• [SHORT PROBLEM]
Please rewrite the lines of all the data below with "common name" replaced by "vernacular name" and nothing else changed. Leave the pictures out of your answer.

[Extracted records]

━━━━

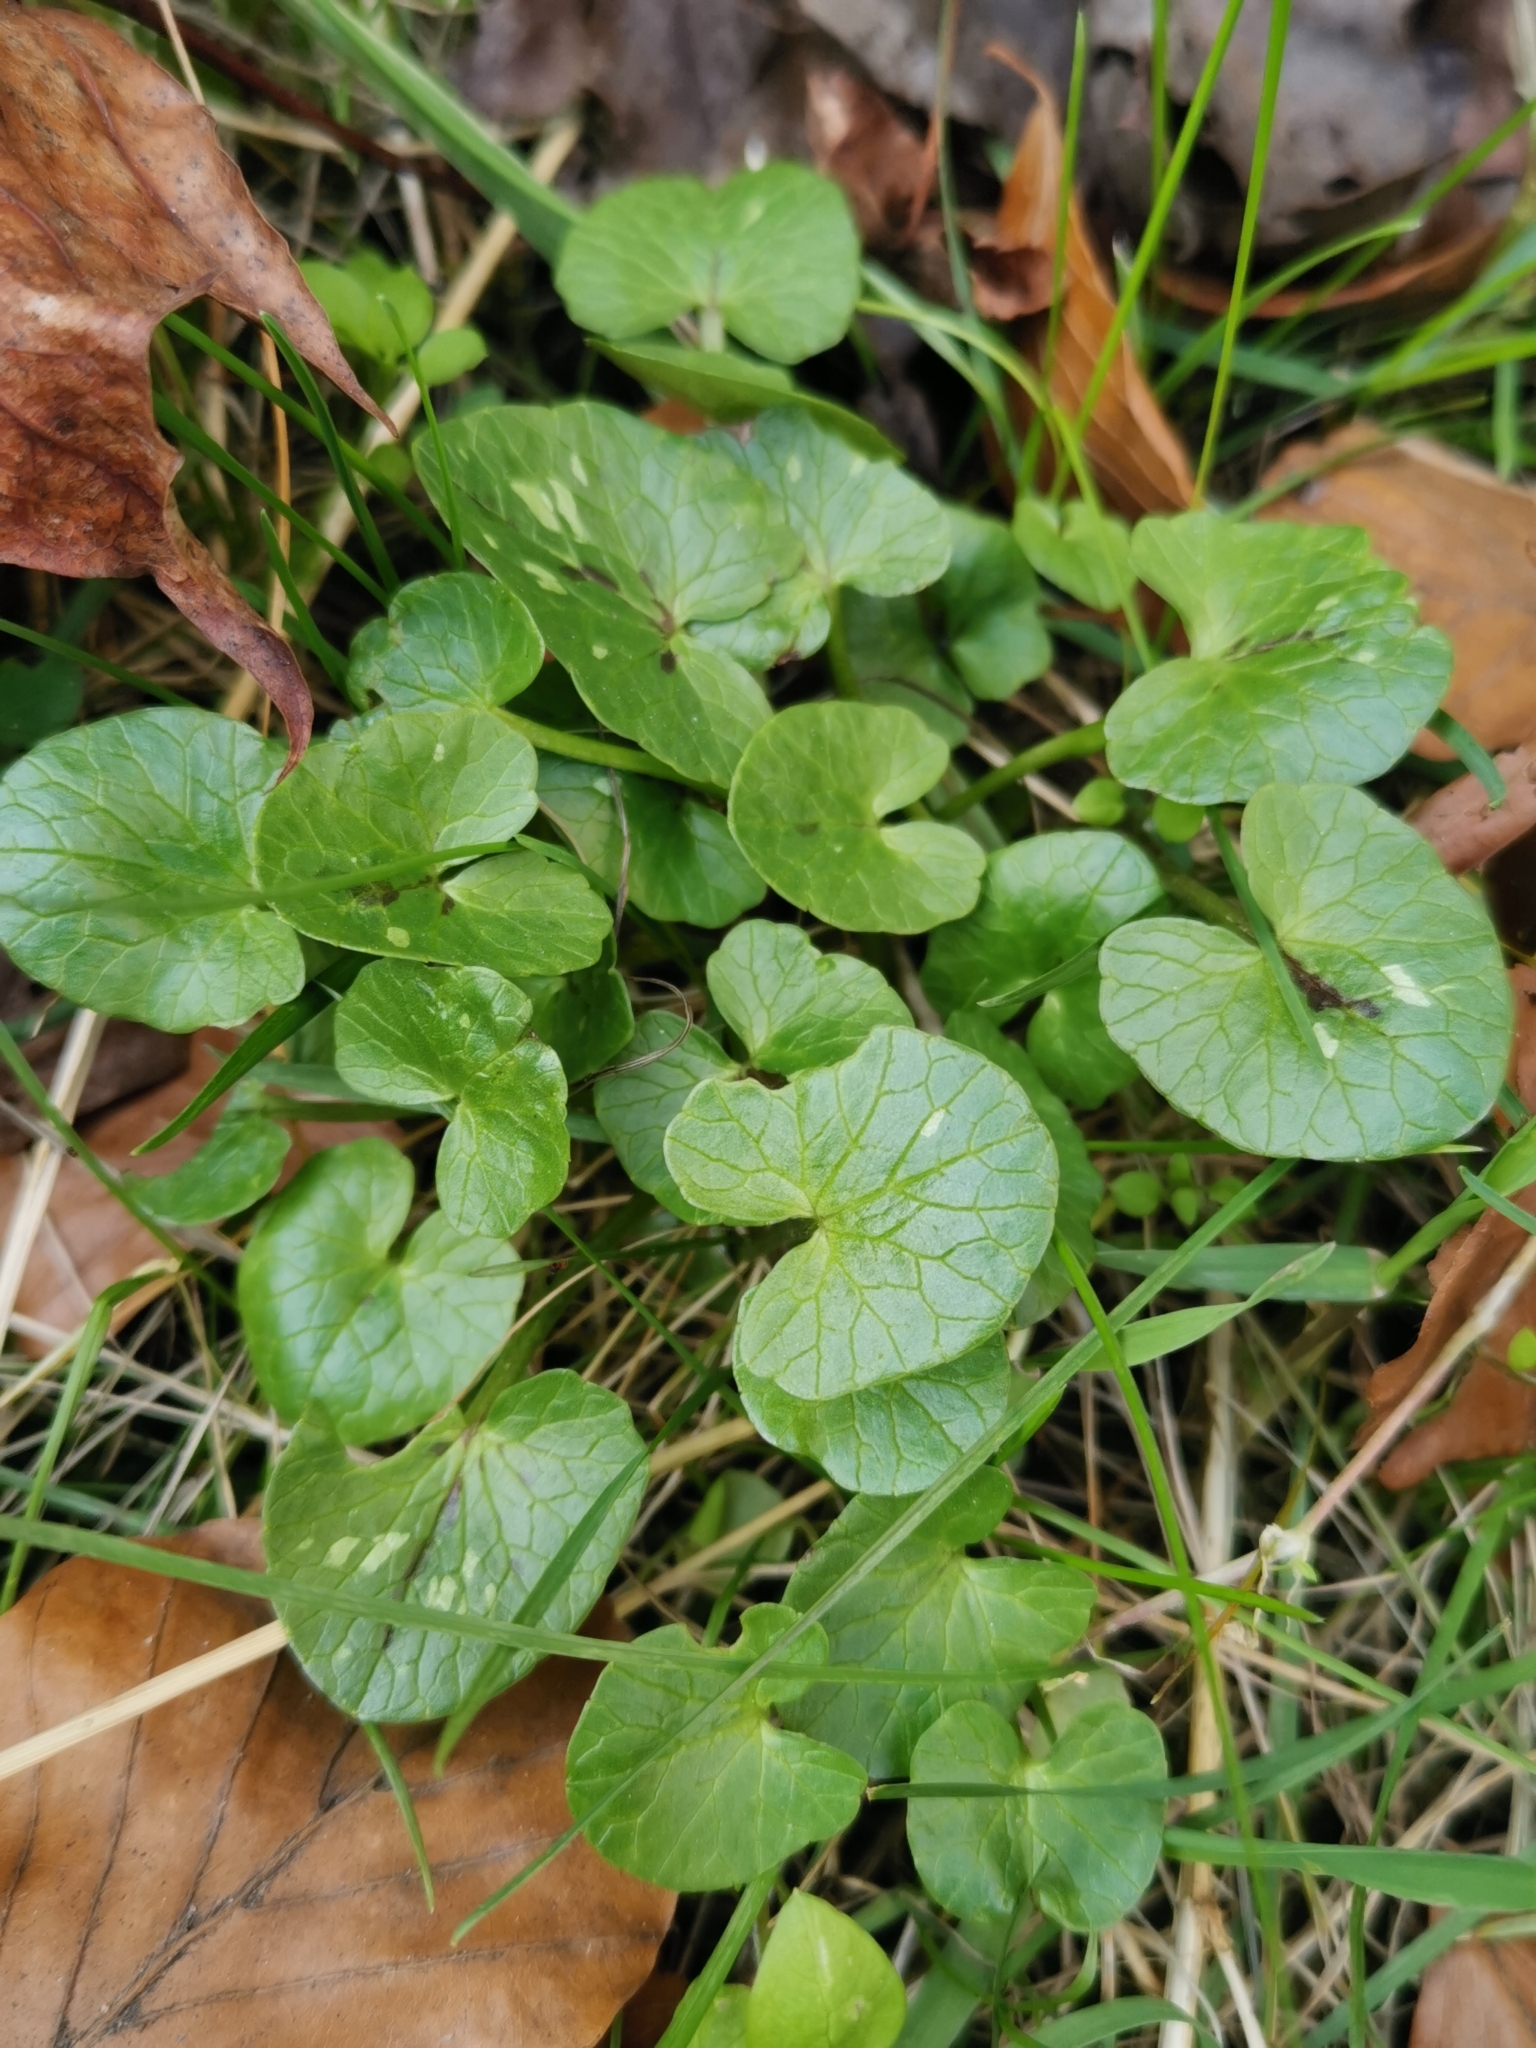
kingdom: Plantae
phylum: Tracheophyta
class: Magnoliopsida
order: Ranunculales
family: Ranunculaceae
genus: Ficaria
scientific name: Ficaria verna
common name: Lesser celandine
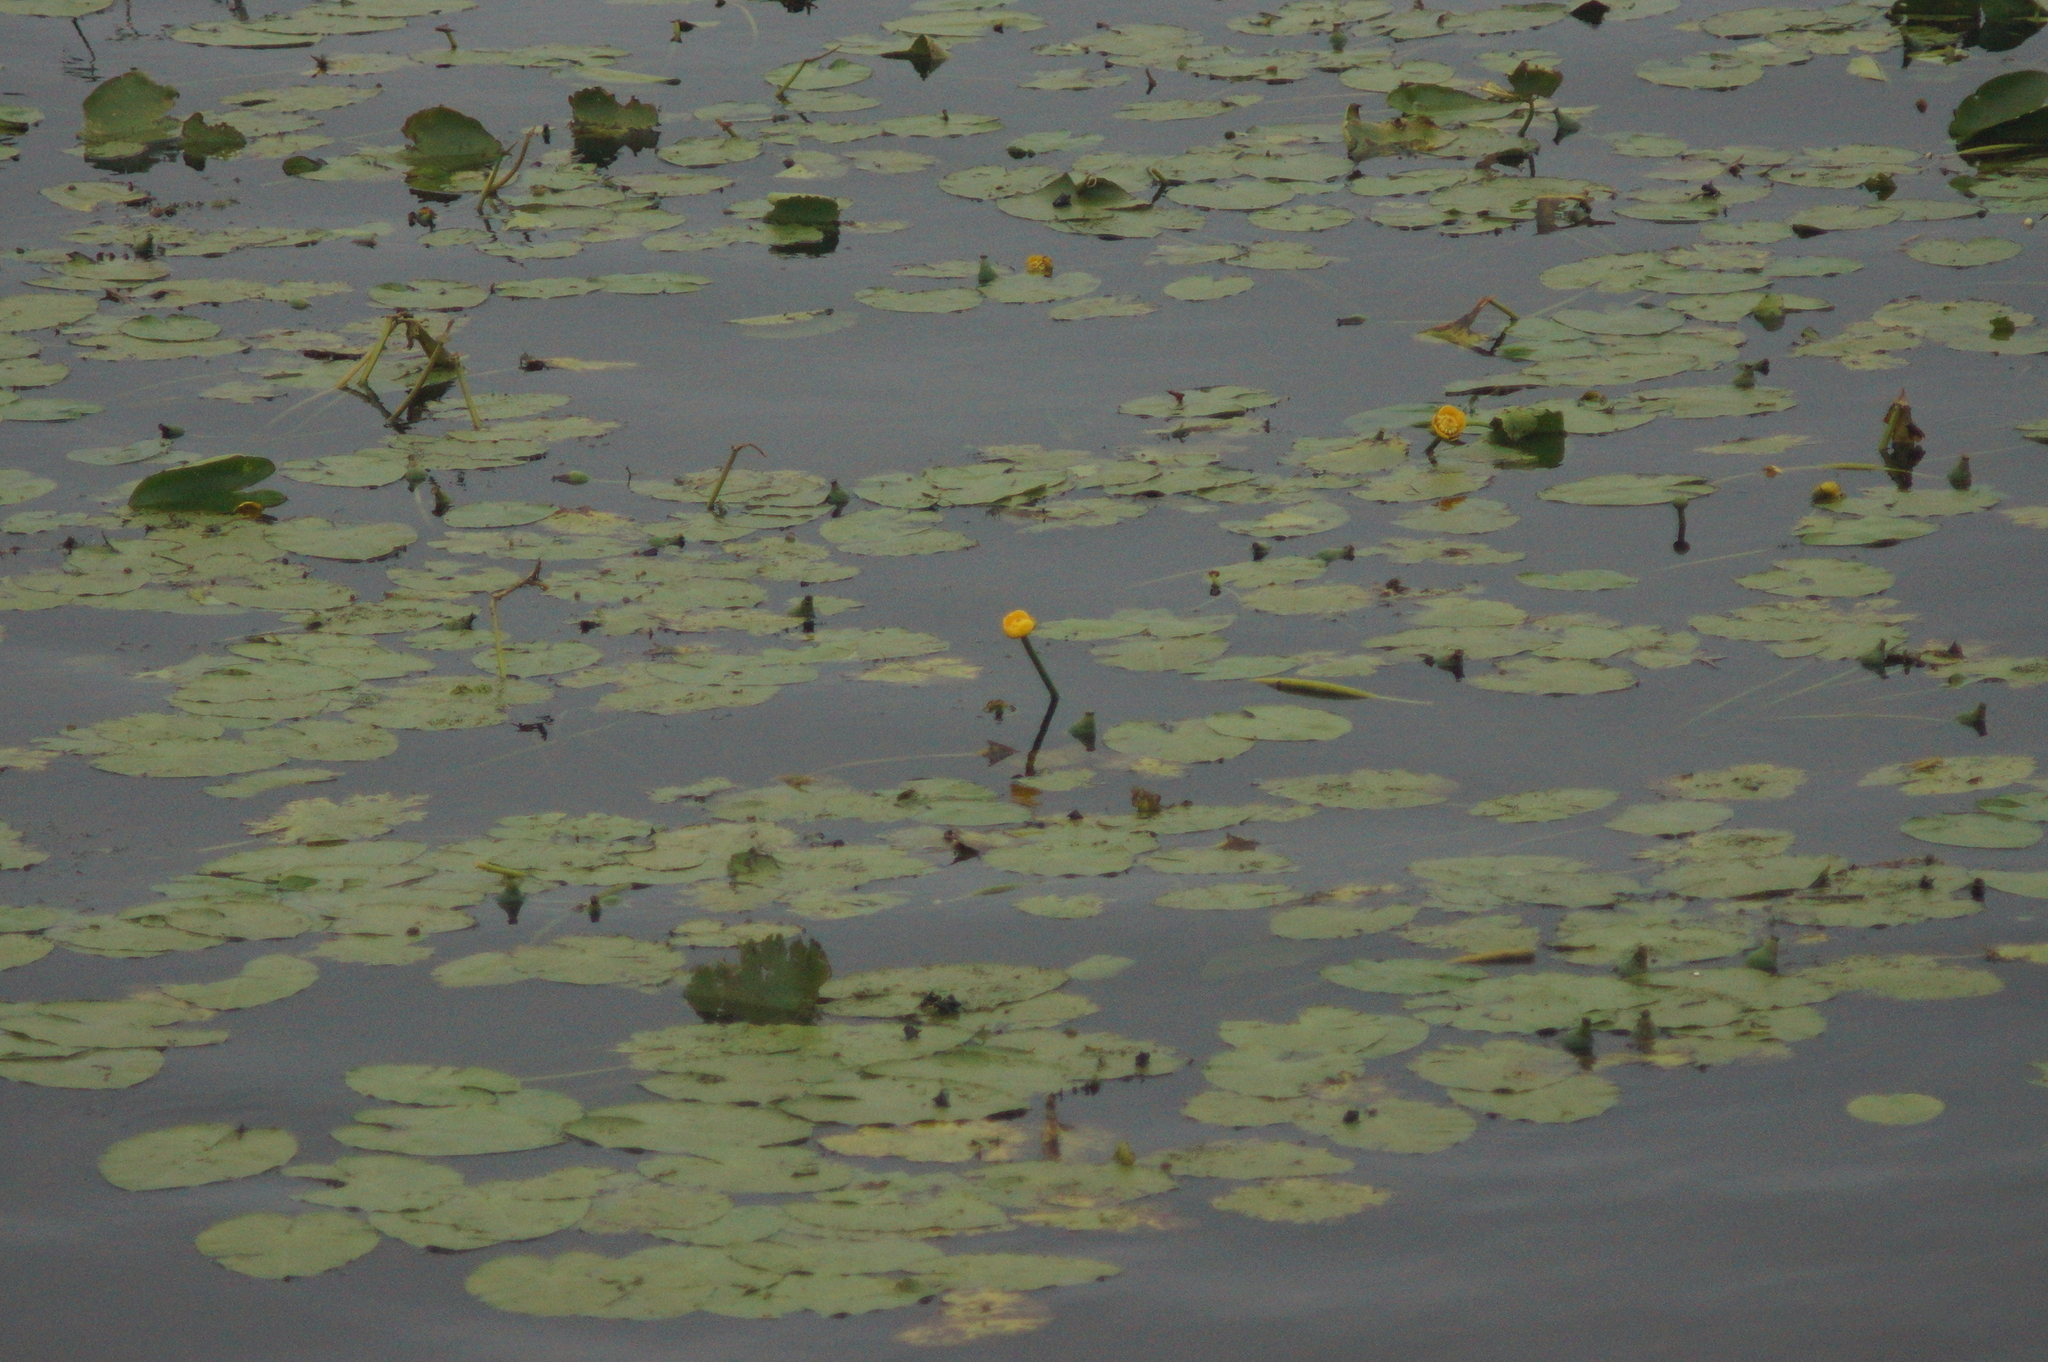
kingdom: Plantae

━━━━

• [WRITTEN ANSWER]
kingdom: Plantae
phylum: Tracheophyta
class: Magnoliopsida
order: Ranunculales
family: Ranunculaceae
genus: Ficaria
scientific name: Ficaria verna
vernacular name: Lesser celandine
kingdom: Plantae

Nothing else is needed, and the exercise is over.